• [Aşağıdakileri Tamamlayınız]:
• 1. Metin parçasına göre Kızılbaş grubu sarayın haremine hangi tarihte baskın düzenlemiştir?
• 2. Metin parçasında "Bundan sonra çeşitli" sözlerinin geçtiği yerden başlayarak "ile geçmeye başladı." sözlerinden sonra durunuz ve bu kısmı kelimesi kelimesine aktarınız.

• [Metin Parçası]:
————————
Hayrulnisa Hanım’ın şahsi devlet icraatına şu örnek verilebilir. Sultan Murad-Han Mazarderan eyaleti kalıtsal emir/valisi olan Hayrulnisa Hanım’ın babasını öldürüp yerine geçmiş ve kendi öldüğü zaman emir/valilik Murad-Han oğlu Mirza Han’a geçmişti. Hayrulnisa Hanım Mirza Han’ı öldürtüp yerine kendi oğlu olan Hamza Mirza’yı geçirmeye karar vermişti. Mirza Han Kızılbaşların kendine verdikleri güvenlik sözüne dayanarak Kazvin’e gelmek için yola çıkmıştı. Fakat Hamza Mirza bu Kızılbaşların güvenlik sözüne hiç değer vermeyen Hayrulnisa Hanım’ın destekçileri tarafından Kazvin yolunda iken pusuya düşürülüp öldürüldü. Fakat Temmuz 1579’da Hayrulnisa Begüm de bu tedbirlerine düşman olan Kızılbaş suikastına kurban gidip öldürüldü. Güvenlik sözleri tutulamayan Kızılbaşlar Şah Muhammed’de bir şikayet mektubu yazarak Hayrulnisa Hanım’ın iktidar gücünden arındırılmasını istediler ve bu istekleri kabul edilmezse isyan edeceklerini de bildirdiler, Şah onu sürgüne göndermeyi düşündü ama karısı onu bundan caydırdı. En onunda bir grup Kızılbaş Hayrulnisa Hanımı sarayda rehin de tutulan Kırım Hani’nin kardeşi olan Adil Giray Han ile zina etmekle suçladılar. Kimseye aldırmayan bu Kızılbaşlar grubu 26 Temmuz 1579’da sarayın haremine baskın düzenlediler. Burada bulunan Hayrulnisa Hanım ve annesini öldürdüler.

Bundan sonra çeşitli Kızılbaş klikleri Safevi Devleti içinde kendi kliklerinin başa gelmesi birbirleriyle kıyasıya rekabete başladılar. Safevi Devleti’nin idaresindeki birlik beraberlik bozuldu. Şah Muhammed’in saltanatı kliklerin birbirine rekabeti ve aralarında dalaşmalar yapmaları ile geçmeye başladı.
————————
[Anahtar nokta eşleşme verileri]
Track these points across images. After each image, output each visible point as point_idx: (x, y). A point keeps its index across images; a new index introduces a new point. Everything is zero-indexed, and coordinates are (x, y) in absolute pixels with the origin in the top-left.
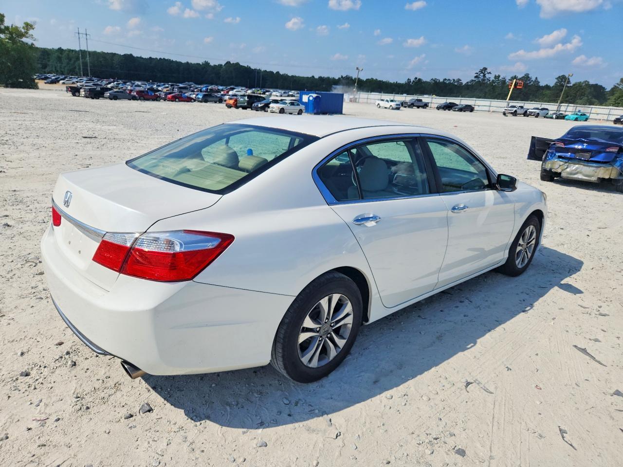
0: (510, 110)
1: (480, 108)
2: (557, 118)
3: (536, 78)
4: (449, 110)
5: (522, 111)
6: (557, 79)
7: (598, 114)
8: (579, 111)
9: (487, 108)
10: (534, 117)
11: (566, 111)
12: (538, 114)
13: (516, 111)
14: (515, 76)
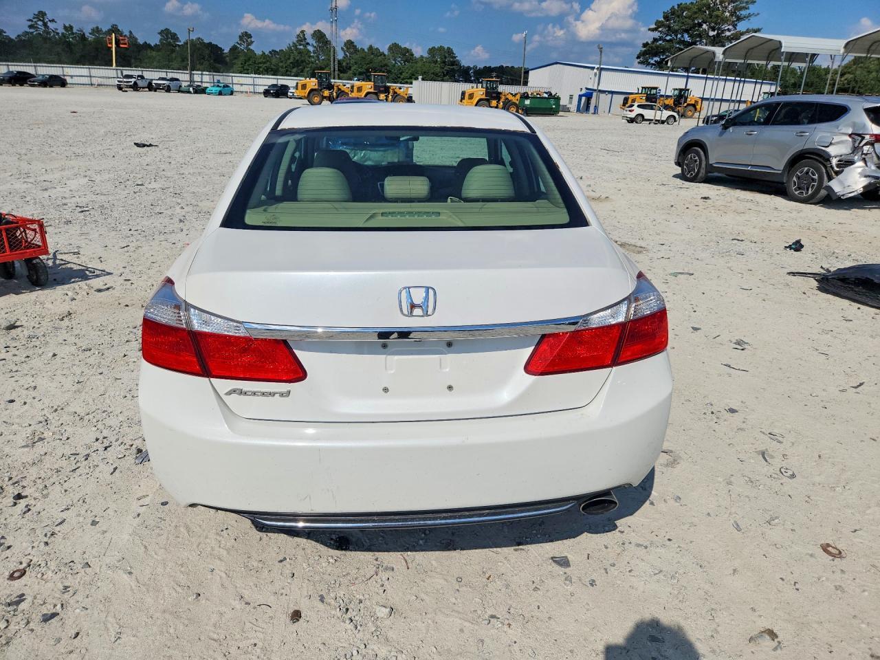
————————
• [Yanıt Listesi]:
• 1. 26 Temmuz 1579’da.

• 2.
Bundan sonra çeşitli Kızılbaş klikleri Safevi Devleti içinde kendi kliklerinin başa gelmesi birbirleriyle kıyasıya rekabete başladılar. Safevi Devleti’nin idaresindeki birlik beraberlik bozuldu. Şah Muhammed’in saltanatı kliklerin birbirine rekabeti ve aralarında dalaşmalar yapmaları ile geçmeye başladı.